Что-то то ли надломилось, то ли притупилось в ней, и она все острее чувствовала, как убывает с детства привычное ощущение собственной исключительности, питавшее ее поразительную самоуверенность. Теперь все чаще сомневалась: а сможет ли впредь по-прежнему повелевать, настаивать, управлять? «Господи, – недоумевающе вопрошала она, – неужели на тринадцатом году супружества я без памяти влюбилась в своего Гурия? И теперь не я, а он станет рулить?»
Разумеется, она любила мужа и прежде, но не настолько, чтоб всегда во всем слепо за ним следовать. Она жила, прежде всего, для себя. И муж и сын обогащали, украшали, но не отягощали ее жизнь. Да, он очень переменился, став начальником Турмагана. Прежде все эти так его преобразившие качества – воля, решимость, дерзость – были затаены, неприметны, а тут… За время хозяйничанья он привык повелевать, не пугался крена, рвался навстречу опасностям.
Она хоть и не очень-то разобралась в его делах, все-таки смогла понять бунтарскую суть затеи с закачкой попутного газа. Вот такой – самостоятельный, своевольный и непокорный – он нравился ей куда больше прежнего – послушного и ласкового. Этот притягивал, покорял и… пугал. Да, именно пугал, потому что стал неуправляем. Понимание этого раздражало, гневило. Она не хотела терять Гурия, потому что по-новому, безоглядно и жарко, полюбила вдруг его именно за то, что он стал неуправляем…
Ее разбудил дверной звонок. Ася разлепила веки. Бледно-серый рассвет сочился в комнату сквозь задернутые занавески. «Приснилось», – решила она, поудобней укладывая голову, но тут снова коротко и вроде бы робко, оттого особенно волнующе тренькнул звонок.
Ася сорвалась с кровати.
– Кто?
– Гонец из Турмагана.
От Гурия пахло табаком, потом, бензином и еще бог знает чем до боли родным и желанным. Он целовал ее руки, шею, губы, глаза, обнимал, и гладил, и прижимал нежно, сильно и властно, и мир разом качнулся, земля заскользила из-под ног. Ася обхватила крепкую, короткую загорелую шею, безжизненно обвисла на его руках.

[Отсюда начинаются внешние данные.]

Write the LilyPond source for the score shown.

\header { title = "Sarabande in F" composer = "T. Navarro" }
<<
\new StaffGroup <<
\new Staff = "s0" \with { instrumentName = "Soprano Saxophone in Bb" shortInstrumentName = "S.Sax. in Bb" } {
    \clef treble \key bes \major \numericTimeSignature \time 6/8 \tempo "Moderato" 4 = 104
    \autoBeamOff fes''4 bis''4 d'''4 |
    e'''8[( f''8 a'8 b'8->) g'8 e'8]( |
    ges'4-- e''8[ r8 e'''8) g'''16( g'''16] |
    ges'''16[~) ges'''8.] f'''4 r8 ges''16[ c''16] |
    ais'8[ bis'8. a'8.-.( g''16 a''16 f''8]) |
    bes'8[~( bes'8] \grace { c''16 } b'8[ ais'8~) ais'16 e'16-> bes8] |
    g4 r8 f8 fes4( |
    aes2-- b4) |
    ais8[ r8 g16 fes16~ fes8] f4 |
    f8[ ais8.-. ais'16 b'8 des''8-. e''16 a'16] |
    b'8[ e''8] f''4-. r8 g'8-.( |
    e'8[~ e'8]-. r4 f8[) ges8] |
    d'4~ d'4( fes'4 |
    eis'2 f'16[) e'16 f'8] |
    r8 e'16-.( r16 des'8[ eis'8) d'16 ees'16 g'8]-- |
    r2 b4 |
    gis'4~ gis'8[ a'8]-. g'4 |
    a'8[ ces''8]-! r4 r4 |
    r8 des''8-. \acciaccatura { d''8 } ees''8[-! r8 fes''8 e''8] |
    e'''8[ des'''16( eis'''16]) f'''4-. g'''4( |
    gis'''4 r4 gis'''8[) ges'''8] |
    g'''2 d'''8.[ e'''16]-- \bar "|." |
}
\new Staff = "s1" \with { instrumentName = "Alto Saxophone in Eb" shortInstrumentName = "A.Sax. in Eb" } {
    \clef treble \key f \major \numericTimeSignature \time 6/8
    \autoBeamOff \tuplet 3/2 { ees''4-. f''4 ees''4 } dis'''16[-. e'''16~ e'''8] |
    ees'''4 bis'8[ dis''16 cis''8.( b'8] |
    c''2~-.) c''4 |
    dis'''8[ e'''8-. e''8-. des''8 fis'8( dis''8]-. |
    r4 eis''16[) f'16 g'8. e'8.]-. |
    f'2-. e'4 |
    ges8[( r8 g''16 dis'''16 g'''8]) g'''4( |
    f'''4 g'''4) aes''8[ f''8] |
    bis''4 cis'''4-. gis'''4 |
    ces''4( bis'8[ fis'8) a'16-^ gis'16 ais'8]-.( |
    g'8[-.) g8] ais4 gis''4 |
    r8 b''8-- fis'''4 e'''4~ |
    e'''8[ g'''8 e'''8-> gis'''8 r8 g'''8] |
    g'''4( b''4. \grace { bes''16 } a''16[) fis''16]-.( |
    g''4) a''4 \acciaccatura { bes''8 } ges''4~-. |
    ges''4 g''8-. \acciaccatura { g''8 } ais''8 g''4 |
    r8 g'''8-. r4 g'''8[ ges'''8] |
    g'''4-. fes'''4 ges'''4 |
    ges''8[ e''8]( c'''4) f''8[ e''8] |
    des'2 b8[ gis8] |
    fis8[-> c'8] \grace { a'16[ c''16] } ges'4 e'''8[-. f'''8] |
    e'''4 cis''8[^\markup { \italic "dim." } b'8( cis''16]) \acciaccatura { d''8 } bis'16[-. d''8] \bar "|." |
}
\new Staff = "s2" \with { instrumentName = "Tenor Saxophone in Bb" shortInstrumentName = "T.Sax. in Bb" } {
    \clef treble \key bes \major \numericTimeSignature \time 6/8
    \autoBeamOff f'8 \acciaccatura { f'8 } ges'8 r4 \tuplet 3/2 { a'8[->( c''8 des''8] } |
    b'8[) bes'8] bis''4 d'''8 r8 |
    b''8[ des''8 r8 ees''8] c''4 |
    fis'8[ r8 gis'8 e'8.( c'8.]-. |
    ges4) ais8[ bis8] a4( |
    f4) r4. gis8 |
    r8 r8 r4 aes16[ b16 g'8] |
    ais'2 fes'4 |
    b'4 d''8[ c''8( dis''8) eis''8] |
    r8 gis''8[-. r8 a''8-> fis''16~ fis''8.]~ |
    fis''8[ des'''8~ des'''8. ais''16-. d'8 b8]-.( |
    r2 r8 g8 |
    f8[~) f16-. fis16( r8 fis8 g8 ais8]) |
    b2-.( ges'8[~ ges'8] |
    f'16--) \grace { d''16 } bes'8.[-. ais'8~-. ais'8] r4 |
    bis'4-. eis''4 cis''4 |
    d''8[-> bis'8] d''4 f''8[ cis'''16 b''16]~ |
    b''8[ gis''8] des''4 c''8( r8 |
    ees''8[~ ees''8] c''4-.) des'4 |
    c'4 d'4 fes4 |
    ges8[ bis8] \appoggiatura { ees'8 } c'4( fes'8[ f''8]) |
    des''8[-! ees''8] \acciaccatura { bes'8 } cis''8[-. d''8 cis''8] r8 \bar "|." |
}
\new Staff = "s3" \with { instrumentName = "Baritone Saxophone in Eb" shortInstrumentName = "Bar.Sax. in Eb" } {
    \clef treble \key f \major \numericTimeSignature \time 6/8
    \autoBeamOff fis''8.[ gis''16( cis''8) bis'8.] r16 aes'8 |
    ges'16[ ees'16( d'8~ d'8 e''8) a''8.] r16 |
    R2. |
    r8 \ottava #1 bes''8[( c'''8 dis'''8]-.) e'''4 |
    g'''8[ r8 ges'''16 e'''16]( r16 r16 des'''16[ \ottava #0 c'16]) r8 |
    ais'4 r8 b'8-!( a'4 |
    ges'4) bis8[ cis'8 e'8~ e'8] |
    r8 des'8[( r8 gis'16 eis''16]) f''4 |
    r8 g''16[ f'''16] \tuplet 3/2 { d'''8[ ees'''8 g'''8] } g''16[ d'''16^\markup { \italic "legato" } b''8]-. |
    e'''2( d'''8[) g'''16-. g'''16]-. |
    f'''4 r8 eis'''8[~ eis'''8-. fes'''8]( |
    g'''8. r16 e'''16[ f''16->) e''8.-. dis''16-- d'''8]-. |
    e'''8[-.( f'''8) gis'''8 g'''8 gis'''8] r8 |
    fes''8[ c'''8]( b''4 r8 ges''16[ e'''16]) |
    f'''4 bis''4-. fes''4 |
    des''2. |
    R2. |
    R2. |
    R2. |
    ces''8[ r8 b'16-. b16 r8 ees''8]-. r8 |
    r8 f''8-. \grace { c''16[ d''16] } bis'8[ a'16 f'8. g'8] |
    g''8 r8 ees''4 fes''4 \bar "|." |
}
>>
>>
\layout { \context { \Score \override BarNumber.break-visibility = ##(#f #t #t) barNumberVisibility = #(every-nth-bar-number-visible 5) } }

«Вот оно, счастье. Несравнимое. Единственное. Ради него… из-за него… можно… можно». Что можно? – размягченное сознание не смогло ответить. Ася не ощущала собственного тела. Была лишь сладкая, звонкая пустота, в которой крохотным огненным червячком шевелилась мысль, остывая и тая и вновь раскаляясь. Но вот он обнял, припал к губам, и опять она обрела тело и по властному зову его нырнула в блаженную глубь. Вынырнула обессиленная, расслабленная, умиротворенная. Положила голову на взбугрившееся плечо и крепко заснула.
Это был сумасшедший, карусельный день. Калейдоскопно мелькали события, лица, деревья, автобусы, дома. Они ходили по магазинам, выбирая сыну и ей подарки, обедали в летнем ресторане, катались на прогулочном пароходике, смотрели какой-то кинофильм. А вечером, дома, включив только торшер и запустив магнитофонную пленку с песнями Окуджавы, пили шампанское и коньяк.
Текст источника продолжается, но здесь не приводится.